Quelle part des cultures françaises est concernée ?
Les Certificats d’obtention végétale couvrent plus de 95% des cultures françaises. La quasi-totalité des agriculteurs qui produisent des semences de ferme sont donc hors-la-loi. Seuls les utilisateurs de variétés tombées dans le domaine public (400 sur les 6000 répertoriées) et un petit millier d’agriculteurs militant pour la préservation et la multiplication des variétés anciennes (1), non protégées par un certificat, font figure d’exceptions.
La loi est-elle respectée ?
Pas vraiment. En dépit de l’interdiction, la moitié des récoltes de colza sont issues de semences de ferme. Pourtant, en dix ans, la Sicasov, sorte de Sacem de la graine, n’a instruit que 103 dossiers. Après 55 passages au tribunal, 26 agriculteurs ont été condamnés. « La Sicasov ne se concentre que sur les gros cas, les plus symboliques, quand il y a commercialisation », avance François Burgaud, directeur des relations publiques du Gnis. L’explication de Guy Kastler diffère : « La contrefaçon de semences est très difficile à prouver, les analyses coûtent cher. » Alors, depuis le 8 décembre 2011 une loi autorise, pour 21 espèces, les agriculteurs à produire des semences de ferme à condition qu’ils rémunèrent l’obtenteur chaque année.
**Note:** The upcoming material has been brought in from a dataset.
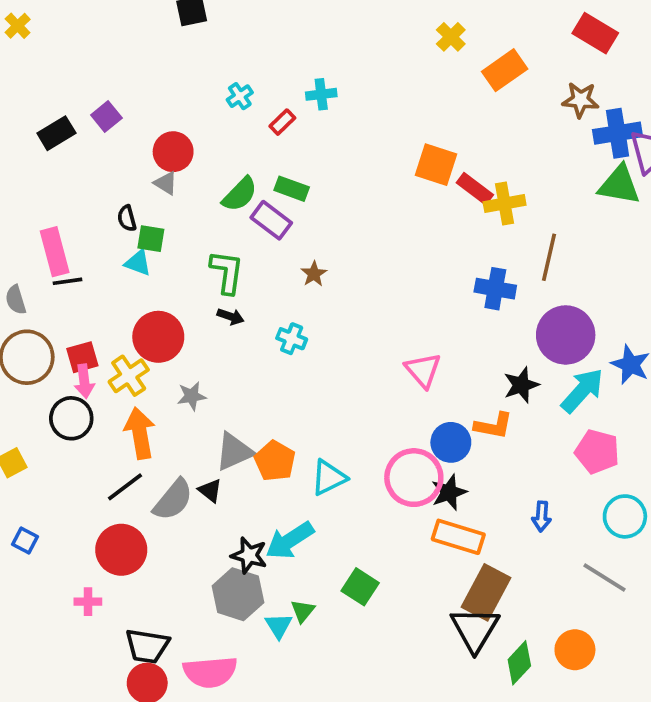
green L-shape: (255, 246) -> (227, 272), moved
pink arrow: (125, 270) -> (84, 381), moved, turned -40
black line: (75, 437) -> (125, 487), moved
Si elle est adoptée, la loi sur la contrefaçon va-t-elle mettre les agriculteurs face aux douaniers ?
Le texte n’introduit pas de nouvelle interdiction. Mais la proposition de loi discutée la semaine dernière au Sénat stipule que « l’administration des douanes peut, sur demandes écrites du détenteur d’un certificat d’obtention, retenir les marchandises ». Pour Guy Kastler, cela signifie que « la simple présomption de contrefaçon permettra aux semenciers de demander la destruction des stocks ». Hélène Lipietz, députée Europe Ecologie - Les Verts de Seine-et-Marne, tempère : « S’ils accusent à tort ils devront en porter la responsabilité. » Du côté des semenciers, on refrène tout enthousiasme : « Ce texte ne va rien changer », assure François Burgaud.
(1) A ne pas confondre avec les semences de ferme issues de la multiplication des semences modernes, fournies par des semenciers.